On zaterdag, sep 20, 2003, at 21:36 Europe/Amsterdam, Sean Donelan wrote:
Should any dialup, dsl, cable, wi-fi, dhcp host be able to use any service at any time? For example run an SMTP mailer, or leave Network Neighborhood open for others to browse or install software on their computers?
As someone who has been using IP for a while now, I would very much like to be able to use any service at any time.
Or should ISPs have a "default deny" on all services, and subscribers need to call for permitssion if they want to use some new service? Should new services like Voice over IP, or even the World Wide Web be blocked by default by service providers?

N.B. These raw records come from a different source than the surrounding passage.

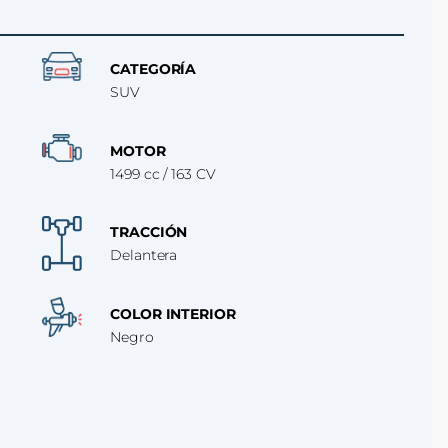
CATEGORÍA
SUV
MOTOR
1499 cc / 163 CV
TRACCIÓN
Delantera
COLOR INTERIOR
Negro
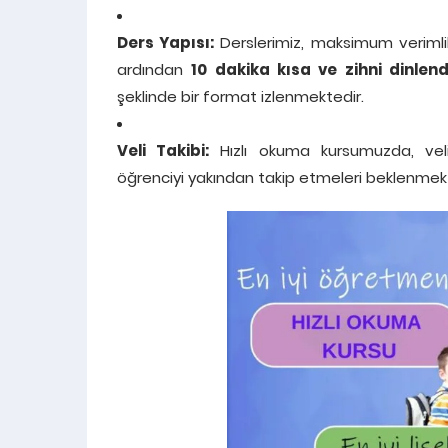
Ders Yapısı:
Derslerimiz, maksimum verimlili
ardından
10 dakika kısa ve zihni dinlen
şeklinde bir format izlenmektedir.
Veli Takibi:
Hızlı okuma kursumuzda, veli
öğrenciyi yakından takip etmeleri beklenmekt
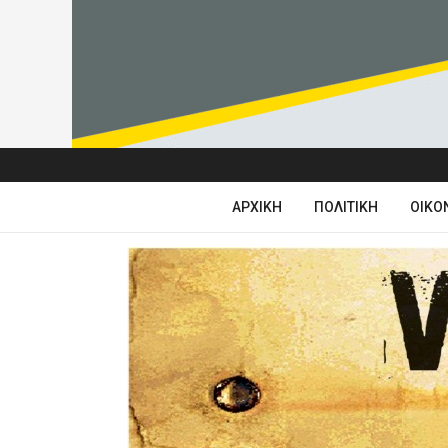
ΑΡΧΙΚΉ
ΠΟΛΙΤΙΚΉ
ΟΙΚΟ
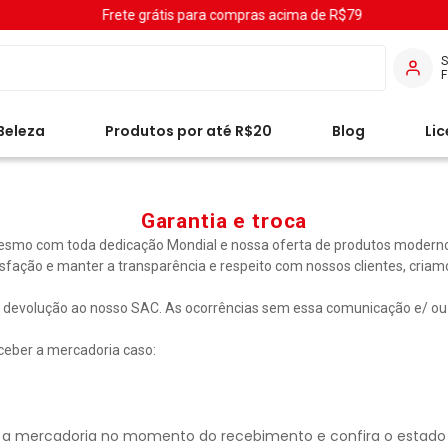
Frete grátis para compras acima de R$79
S
Beleza
Produtos por até R$20
Blog
Li
Garantia e troca
. Mesmo com toda dedicação Mondial e nossa oferta de produtos moderno
isfação e manter a transparência e respeito com nossos clientes, cria
u devolução ao nosso SAC. As ocorrências sem essa comunicação e/ ou
receber a mercadoria caso:
a mercadoria no momento do recebimento e confira o estado ger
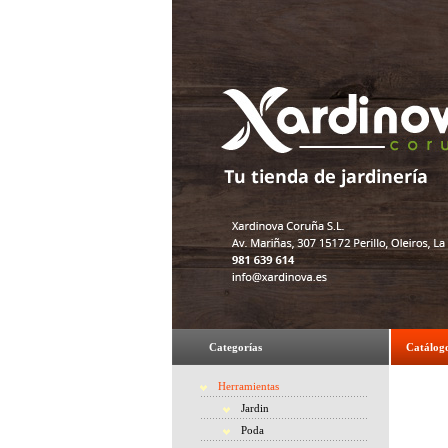
Categorías
Catálog
Herramientas
Jardin
Poda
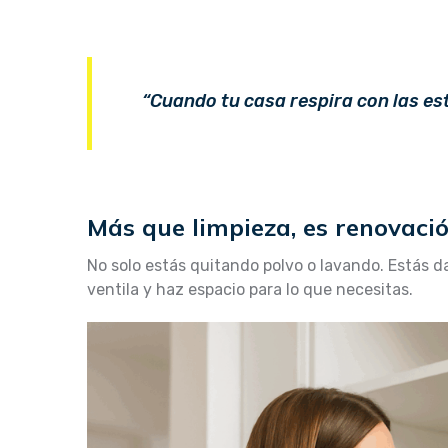
“Cuando tu casa respira con las est
Más que limpieza, es renovaci
No solo estás quitando polvo o lavando. Estás d
ventila y haz espacio para lo que necesitas.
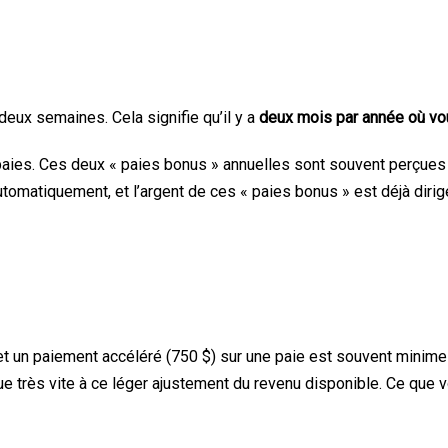
 deux semaines. Cela signifie qu’il y a
deux mois par année où vou
paies. Ces deux « paies bonus » annuelles sont souvent perçues
automatiquement, et l’argent de ces « paies bonus » est déjà di
t un paiement accéléré (750 $) sur une paie est souvent minime 
ue très vite à ce léger ajustement du revenu disponible. Ce que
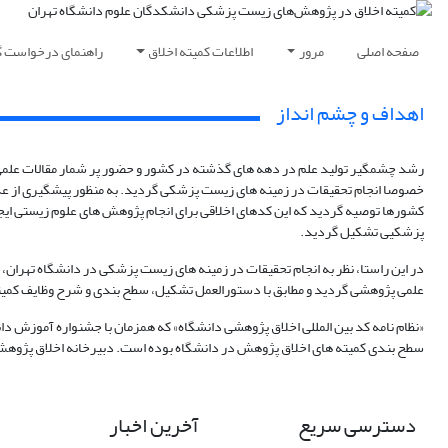
صفحه اصلی
مرور
اطلاعات کمیته اخلاق
راهنمای درخواست گ
اهداف و چشم انداز
رشد چشمگیر تولید علم در دهه های گذشته در کشور و حضور پر شمار مقالات علمی 
پزشکیی تشکیل گردید.
در این راستا، نظر به انجام تحقیقات در زمینه های زیست پزشکی در دانشگاه تهران،
علمی پژوهشی گردید و مطابق با دستورالعمل تشکیل، سطح بندی و شرح وظایف کمیته 
«نظام نامه کد بین المللی اخلاق پژوهشی دانشگاه» که همزمان با جشنواره آموزش دا
سطح بندی کمیته های اخلاق پژوهش در دانشگاه بوده است. دبیرخانه اخلاق پژوهش د
دسترسی سریع
آخرین اخبار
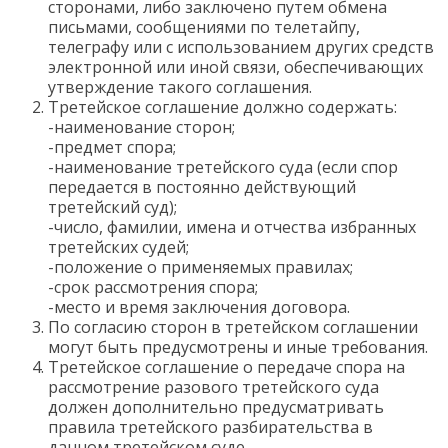
сторонами, либо заключено путем обмена
письмами, сообщениями по телетайпу,
телеграфу или с использованием других средств
электронной или иной связи, обеспечивающих
утверждение такого соглашения.
Третейское соглашение должно содержать:
-наименование сторон;
-предмет спора;
-наименование третейского суда (если спор
передается в постоянно действующий
третейский суд);
-число, фамилии, имена и отчества избранных
третейских судей;
-положение о применяемых правилах;
-срок рассмотрения спора;
-место и время заключения договора.
По согласию сторон в третейском соглашении
могут быть предусмотрены и иные требования.
Третейское соглашение о передаче спора на
рассмотрение разового третейского суда
должен дополнительно предусматривать
правила третейского разбирательства в
данном третейском суде.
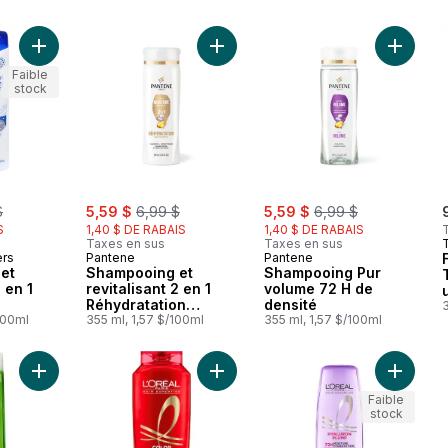
Ajouter Shampooing et revitalisant 2 en 1 Classique au panier
Ajouter Shampooing et revitalisant
Ajouter
Faible
stock
rly:
sale:
, formerly:
sale:
, formerly:
$
5,59 $
6,99 $
5,59 $
6,99 $
S
1,40 $ DE RABAIS
1,40 $ DE RABAIS
Taxes en sus
Taxes en sus
ers
Pantene
Pantene
et
Shampooing et
Shampooing Pur
2 en 1
revitalisant 2 en 1
volume 72 H de
Réhydratation
densité
3
100ml
quotidienne
355 ml, 1,57 $/100ml
355 ml, 1,57 $/100ml
Ajouter Shampooing Pure Clean de Fructis au panier
Ajouter Color radiance shampoing 
Ajouter 
Faible
stock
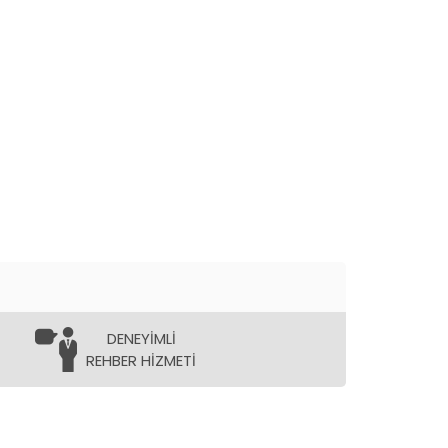
DENEYİMLİ
REHBER HİZMETİ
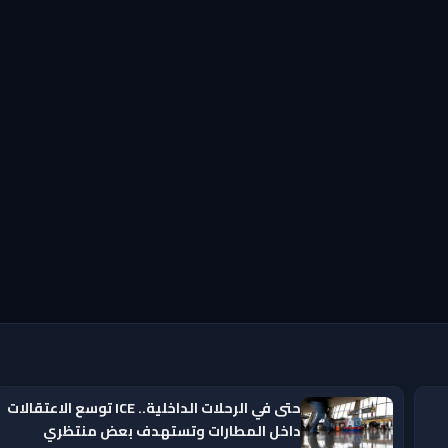
حتى في الرحلات الداخلية.. ICE توسع الاعتقالات
داخل المطارات وتستهدف بعض منتظري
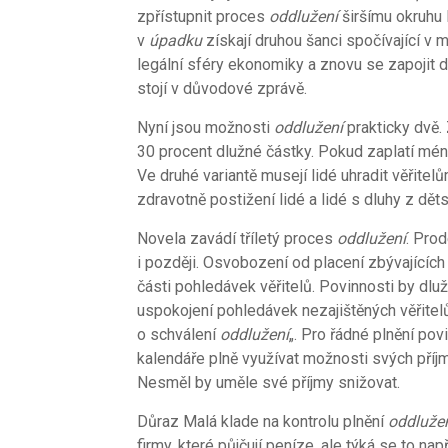
zpřístupnit proces
oddlužení
širšímu okruhu l
v
úpadku
získají druhou šanci spočívající v m
legální sféry ekonomiky a znovu se zapojit
stojí v důvodové zprávě.
Nyní jsou možnosti
oddlužení
prakticky dvě. 
30 procent dlužné částky. Pokud zaplatí méně
Ve druhé variantě musejí lidé uhradit věřitel
zdravotně postižení lidé a lidé s dluhy z dět
Novela zavádí tříletý proces
oddlužení
. Pro
i později. Osvobození od placení zbývajícíc
části pohledávek věřitelů. Povinnosti by dlu
uspokojení pohledávek nezajištěných věřite
o schválení
oddlužení
„. Pro řádné plnění pov
kalendáře plně využívat možnosti svých příjm
Nesměl by uměle své příjmy snižovat.
Důraz Malá klade na kontrolu plnění
oddluže
firmy, které půjčují peníze, ale týká se to nap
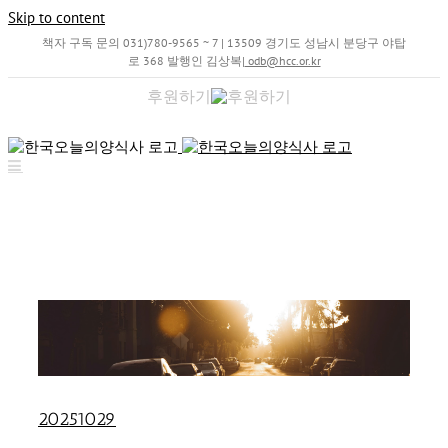
Skip to content
책자 구독 문의 031)780-9565 ~ 7 | 13509 경기도 성남시 분당구 야탑
로 368 발행인 김상복
|
odb@hcc.or.kr
후원하기
20251029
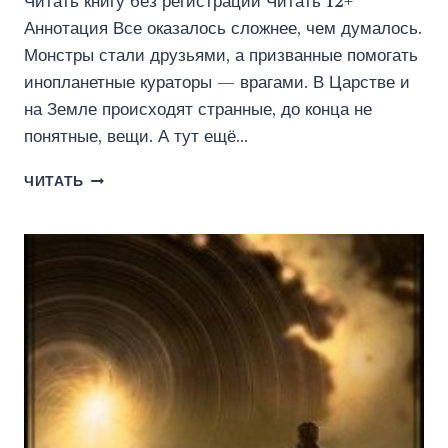
Читать книгу без регистрации Читать 12+
Аннотация Все оказалось сложнее, чем думалось.
Монстры стали друзьями, а призванные помогать
инопланетные кураторы — врагами. В Царстве и
на Земле происходят странные, до конца не
понятные, вещи. А тут ещё…
ЦАРСТВО-2.
ЧИТАТЬ
НОВЫЙ
ПУТЬ
(АЛЕКСЕЙ
ГРИГОРЬЕВ)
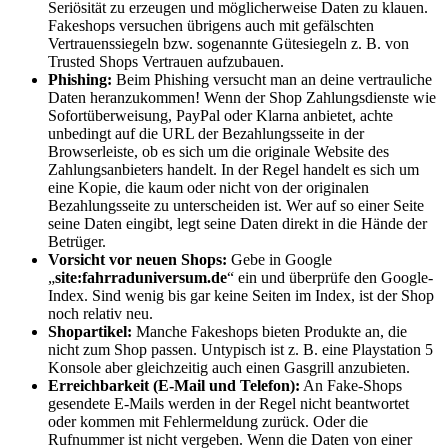
Seriösität zu erzeugen und möglicherweise Daten zu klauen.
Fakeshops versuchen übrigens auch mit gefälschten
Vertrauenssiegeln bzw. sogenannte Gütesiegeln z. B. von
Trusted Shops Vertrauen aufzubauen.
Phishing:
Beim Phishing versucht man an deine vertrauliche
Daten heranzukommen
!
Wenn der Shop Zahlungsdienste wie
Sofortüberweisung, PayPal oder Klarna anbietet, achte
unbedingt auf die URL der Bezahlungsseite in der
Browserleiste, ob es sich um die originale Website des
Zahlungsanbieters handelt. In der Regel handelt es sich um
eine Kopie, die kaum oder nicht von der originalen
Bezahlungsseite zu unterscheiden ist. Wer auf so einer Seite
seine Daten eingibt, legt seine Daten direkt in die Hände der
Betrüger.
Vorsicht vor neuen Shops:
Gebe in Google
„
site:fahrraduniversum.de
“ ein und überprüfe den Google-
Index. Sind wenig bis gar keine Seiten im Index, ist der Shop
noch relativ neu.
Shopartikel:
Manche Fakeshops bieten Produkte an, die
nicht zum Shop passen. Untypisch ist z. B. eine Playstation 5
Konsole aber gleichzeitig auch einen Gasgrill anzubieten.
Erreichbarkeit (E-Mail und Telefon):
An Fake-Shops
gesendete E-Mails werden in der Regel nicht beantwortet
oder kommen mit Fehlermeldung zurück. Oder die
Rufnummer ist nicht vergeben. Wenn die Daten von einer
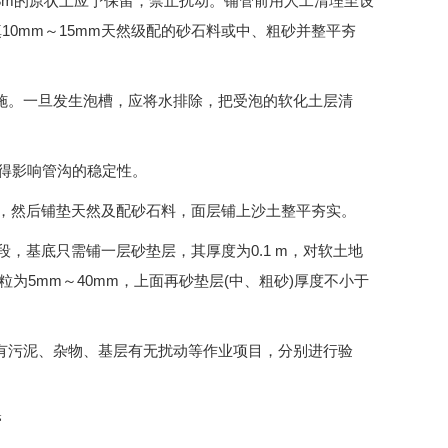
3m
的原状土应予保留，禁止扰动。铺管前用人工清理至设
0mm～15mm天然级配的砂石料或中、粗砂并整平夯
施。一旦发生泡槽，应将水排除，把受泡的软化土层清
不得影响管沟的稳定性。
m，然后铺垫天然及配砂石料，面层铺上沙土整平夯实。
段，
基底只需铺一层砂垫层，其厚度为0.1 m，对软土地
粒为5mm～40mm，上面再砂垫层
(中、粗砂)厚度不小于
有污泥、杂物、基层有无扰动等作业项目，分别进行验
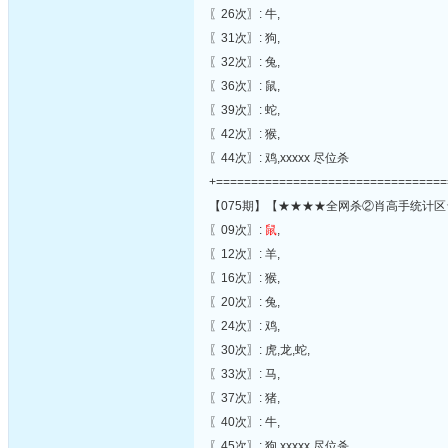
〖26次〗: 牛,
〖31次〗: 狗,
〖32次〗: 兔,
〖36次〗: 鼠,
〖39次〗: 蛇,
〖42次〗: 猴,
〖44次〗: 鸡,xxxxx 尽位杀
+=================================
【075期】【★★★★全网杀②肖高手统计区
〖09次〗:
鼠
,
〖12次〗: 羊,
〖16次〗: 猴,
〖20次〗: 兔,
〖24次〗: 鸡,
〖30次〗: 虎,龙,蛇,
〖33次〗: 马,
〖37次〗: 猪,
〖40次〗: 牛,
〖45次〗: 狗,xxxxx 尽位杀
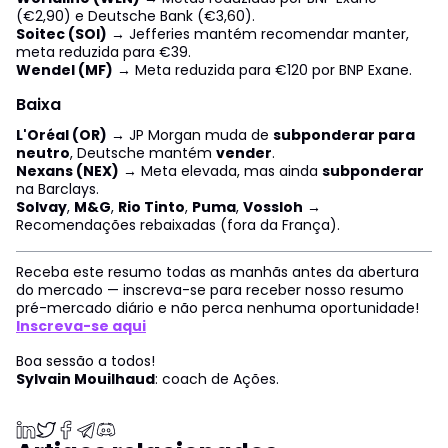
(€2,90) e Deutsche Bank (€3,60).
Soitec (SOI)
→ Jefferies mantém recomendar manter,
meta reduzida para €39.
Wendel (MF)
→ Meta reduzida para €120 por BNP Exane.
Baixa
L'Oréal (OR)
→ JP Morgan muda de
subponderar para
neutro
, Deutsche mantém
vender
.
Nexans (NEX)
→ Meta elevada, mas ainda
subponderar
na Barclays.
Solvay
,
M&G
,
Rio Tinto
,
Puma
,
Vossloh
→
Recomendações rebaixadas (fora da França).
Receba este resumo todas as manhãs antes da abertura
do mercado — inscreva-se para receber nosso resumo
pré-mercado diário e não perca nenhuma oportunidade!
Inscreva-se aqui
Boa sessão a todos!
Sylvain Mouilhaud
: coach de Ações.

Obviously not. Blocking services that are known to be bad or vulnerable wouldn't be entirely unreasonable, though. But who gets to decide which services should be blocked? Some services are very dangerous and not very useful, so blocking is a no brainer. Other services are only slightly risky and very useful. Where do we draw the line? Who draws the line?
As a HOST requirement, I think all hosts should be "client-only" by default. That includes things when acting as like hosts such as routers, switches, print servers, file servers, UPSes. If a HOST uses a network protocol for local host processes (e.g. X-Windows, BIFF, Syslog, DCE, RPC) by default it should not accept network connections.
It should require some action, e.g. the user enabling the service, DHCP-client enabling it in a profile, clicking things on the LCD display on the front ofthe printer, etc.
Get yourself a Mac. :-) I think it would useful to set aside a block of port numbers for local use. These would be easy to filter at the edges of networks but plug and play would still be possible.
SERVICE PROVIDERS do not enforce host requirements.
But someone has to. The trouble is that access to the network has never been considered a liability, except for local ports under 1024. (Have a look at java, for example.) I believe that the only way to solve all this nonsense is to have a mechanism that is preferably outside the host, or at least deep enough inside the system to be protected against application holes and user stupidity, which controls application's access to the network. This must not only be based on application type and user rights (user www gets to run a web server that listens on port 80) but also on application version. So when a vulnerability is found the vulnerable version of the application is automatically blocked. I don't see something like this popping up over night, though.